Monday, June 30, 2008

Rudd's first statement: in debt according to the voters of Gippsland

By-elections are traditionally unfriendly terrain for governments. They are something like a political Twenty-Twenty match, exaggerating the effect of local issues and suppressing the overall standing of the party leaders. With the government out of election mode, there are few policy handouts to focus self-interest. This leaves the voters to 'judge the government' on its operating machinery, rarely an enterprise the government comes out on top in.

The Gippsland result was consequently never likely to produce a Labor win, however the magnitude of the defeat bears some examination. It is questionable whether Labor's candidate was particularly strong, being neither particularly popular nor having much of a message for people straining under high petrol and food prices. It is possible that he was the fourth or fifth best candidate running. Labor did terribly in La Trobe, Victoria's coal heartland, which was no doubt due to concerns over climate change mitigation taking jobs, living costs and the 'Bundy and Coke' backlash, plus the Liberal candidate was well-known in those parts. It suggests that Gippsland will become a progressively safer seat for the conservatives as time goes on. Indeed, it points to a loss here being catastrophic for both the Liberals and Nationals.
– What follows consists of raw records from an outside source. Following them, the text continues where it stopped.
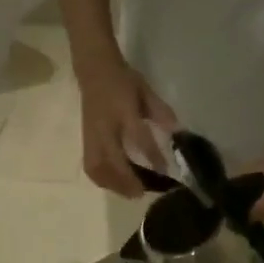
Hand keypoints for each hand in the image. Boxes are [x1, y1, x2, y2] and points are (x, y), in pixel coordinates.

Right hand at [78, 61, 177, 196]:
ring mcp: (92, 137)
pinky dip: (102, 180)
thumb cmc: (122, 80)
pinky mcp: (86, 142)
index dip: (152, 155)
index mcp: (122, 111)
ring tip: (128, 193)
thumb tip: (178, 133)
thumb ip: (161, 112)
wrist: (94, 69)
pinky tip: (113, 185)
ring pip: (98, 169)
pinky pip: (91, 167)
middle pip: (112, 161)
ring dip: (113, 184)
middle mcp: (105, 128)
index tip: (164, 171)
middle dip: (126, 180)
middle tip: (141, 193)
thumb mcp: (145, 91)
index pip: (138, 138)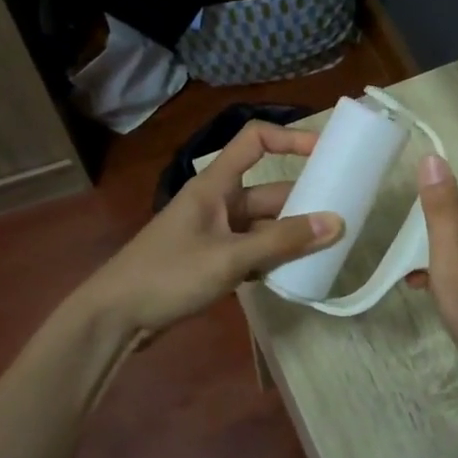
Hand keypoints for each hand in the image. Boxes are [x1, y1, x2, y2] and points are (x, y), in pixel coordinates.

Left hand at [81, 121, 343, 336]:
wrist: (115, 318)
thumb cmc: (169, 275)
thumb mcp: (230, 257)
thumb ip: (282, 241)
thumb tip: (336, 223)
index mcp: (214, 185)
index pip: (255, 142)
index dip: (290, 139)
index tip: (326, 154)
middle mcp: (216, 203)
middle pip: (267, 192)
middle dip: (302, 202)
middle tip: (342, 216)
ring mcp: (213, 234)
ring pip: (262, 226)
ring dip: (290, 235)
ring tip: (329, 248)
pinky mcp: (211, 261)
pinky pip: (251, 251)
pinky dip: (272, 259)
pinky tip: (295, 274)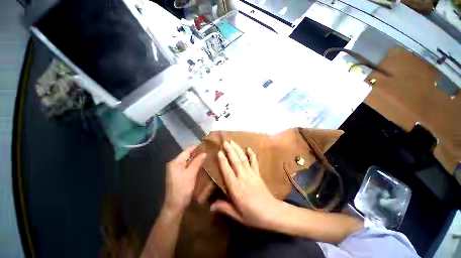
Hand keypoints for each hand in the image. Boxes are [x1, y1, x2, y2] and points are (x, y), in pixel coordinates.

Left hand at [164, 146, 206, 212]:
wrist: (175, 206)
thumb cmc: (182, 189)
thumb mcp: (191, 174)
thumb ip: (197, 162)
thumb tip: (204, 153)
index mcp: (175, 162)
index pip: (187, 151)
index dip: (196, 147)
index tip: (205, 144)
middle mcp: (174, 164)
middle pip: (187, 155)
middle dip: (197, 153)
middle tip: (208, 150)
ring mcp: (176, 170)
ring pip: (188, 161)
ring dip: (196, 159)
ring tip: (206, 156)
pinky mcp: (179, 175)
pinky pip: (188, 167)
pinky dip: (194, 164)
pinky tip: (201, 164)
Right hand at [211, 141, 282, 228]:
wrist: (272, 213)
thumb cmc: (253, 215)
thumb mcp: (237, 215)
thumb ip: (224, 208)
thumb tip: (210, 207)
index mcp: (236, 187)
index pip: (227, 171)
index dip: (223, 161)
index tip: (219, 152)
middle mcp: (243, 177)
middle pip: (235, 161)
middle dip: (230, 150)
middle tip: (225, 142)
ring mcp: (251, 174)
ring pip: (243, 159)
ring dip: (238, 149)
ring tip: (233, 142)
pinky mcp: (258, 174)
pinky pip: (254, 162)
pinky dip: (252, 154)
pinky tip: (249, 148)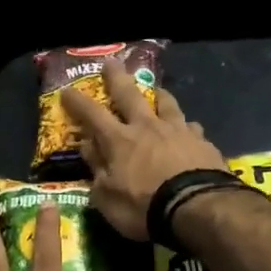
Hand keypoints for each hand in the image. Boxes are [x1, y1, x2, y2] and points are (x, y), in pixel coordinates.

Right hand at [59, 64, 228, 239]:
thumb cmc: (144, 207)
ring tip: (157, 90)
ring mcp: (178, 131)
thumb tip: (88, 147)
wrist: (198, 208)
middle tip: (112, 62)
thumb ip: (96, 170)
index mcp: (119, 141)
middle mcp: (147, 127)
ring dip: (159, 95)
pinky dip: (186, 127)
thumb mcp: (107, 198)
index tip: (66, 90)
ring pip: (167, 104)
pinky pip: (192, 128)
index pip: (92, 115)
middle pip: (130, 95)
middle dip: (117, 78)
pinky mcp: (203, 142)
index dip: (77, 102)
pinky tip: (190, 130)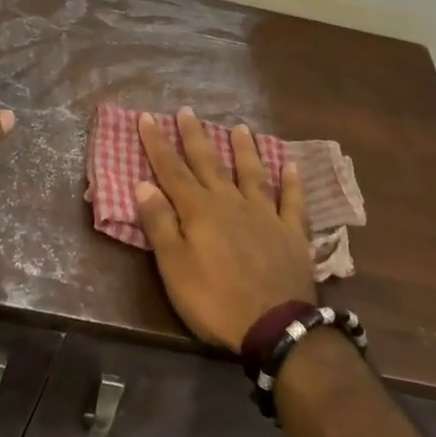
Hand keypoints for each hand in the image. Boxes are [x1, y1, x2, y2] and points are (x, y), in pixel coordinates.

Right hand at [133, 109, 316, 351]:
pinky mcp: (292, 232)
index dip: (157, 144)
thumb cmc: (215, 300)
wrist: (276, 326)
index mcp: (199, 210)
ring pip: (252, 173)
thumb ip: (159, 224)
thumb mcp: (174, 267)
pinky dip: (292, 182)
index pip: (171, 170)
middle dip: (195, 136)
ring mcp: (265, 214)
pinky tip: (292, 165)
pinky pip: (292, 200)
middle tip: (187, 110)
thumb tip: (142, 184)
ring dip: (244, 149)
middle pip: (209, 162)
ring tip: (240, 127)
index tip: (147, 117)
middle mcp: (231, 202)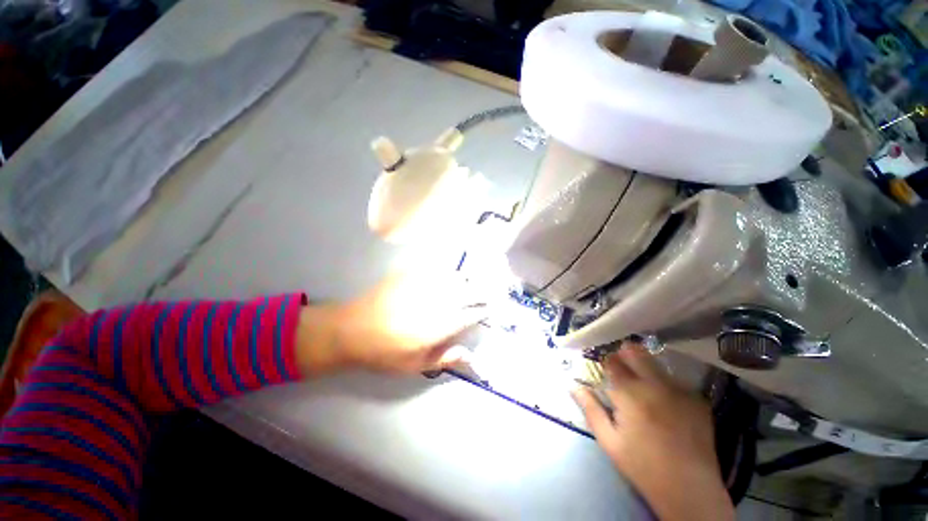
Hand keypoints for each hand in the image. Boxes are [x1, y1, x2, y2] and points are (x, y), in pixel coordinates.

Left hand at [296, 270, 486, 374]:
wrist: (352, 328)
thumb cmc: (385, 352)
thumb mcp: (415, 365)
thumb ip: (445, 358)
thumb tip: (469, 355)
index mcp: (442, 324)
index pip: (472, 313)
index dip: (484, 310)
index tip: (490, 309)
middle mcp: (438, 300)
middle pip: (470, 290)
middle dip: (482, 292)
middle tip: (487, 293)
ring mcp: (425, 284)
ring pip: (456, 277)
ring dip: (466, 282)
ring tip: (467, 286)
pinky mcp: (412, 274)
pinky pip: (437, 269)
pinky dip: (447, 273)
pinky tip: (446, 277)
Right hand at [572, 344, 733, 520]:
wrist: (690, 490)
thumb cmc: (643, 466)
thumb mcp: (609, 441)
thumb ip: (590, 409)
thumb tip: (573, 385)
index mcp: (631, 394)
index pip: (612, 361)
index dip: (605, 361)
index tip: (603, 368)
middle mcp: (656, 385)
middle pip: (636, 353)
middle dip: (624, 355)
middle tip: (621, 370)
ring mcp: (680, 391)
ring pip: (656, 364)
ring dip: (645, 368)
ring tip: (642, 386)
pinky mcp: (698, 400)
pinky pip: (675, 381)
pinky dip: (665, 384)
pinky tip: (665, 403)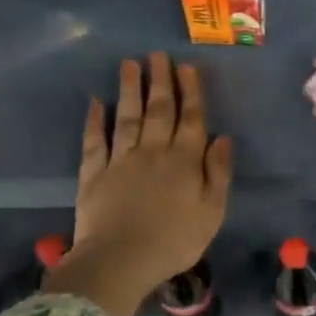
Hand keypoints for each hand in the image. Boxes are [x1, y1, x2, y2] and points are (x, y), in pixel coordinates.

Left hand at [45, 53, 232, 315]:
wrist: (121, 261)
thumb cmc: (175, 241)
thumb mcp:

Sheer mathematics may have exaggerated the size of the defeat. There is some argument that the Liberals' decision to field a candidate contributed to some of the anti-National protest vote going to the Liberals and then back to the Nationals via preferences. Certainly Gippsland has a high proportion of former One Nation voters who would not be in broad sympathy with Rudd's agenda on climate change, Asian engagement or reconciliation.

However the effect of these local factors does not excuse Canberra altogether. Following Rudd's election last year, Peregrine made the following observation on the reasons for his high approval:

Rudd's approval rating seems to not be giving him the type of blank cheque voters offered a Coalition government running on 'keeping interest rates low' and border security. It is a loan that he has taken out on promises of taking concrete action on climate change, restoring the position of employees in the labour market, fixing the health system and improving the position of 'working families' on housing affordability, rents, grocery and petrol prices and child care.

The big question will Rudd have the political capital to pay up when the voters collect their debts.


The early evidence from Gippsland is that Rudd might not have spent much political capital but he has not repaid the trust shown in him yet either. The nanoeconomics of petrol and grocery prices are dwarfing all other issues, and Rudd has yet to have any concrete policy achievements on health or housing affordability. On the Gippsland climate change index he is even further behind. Here not only will action be critical, but retraining and business restructuring will be vital as the coal industry plays a major role in this part of Victoria.

In short, Gippsland represents a vote of confidence in the local National candidate and a vote of concern against a government that has not done anything to inspire confidence that jobs will be protected and services will improve. Instead all some voters have seen are long-term aspirations and short-term price rises, things they find even less appealing than Brendan Nelson.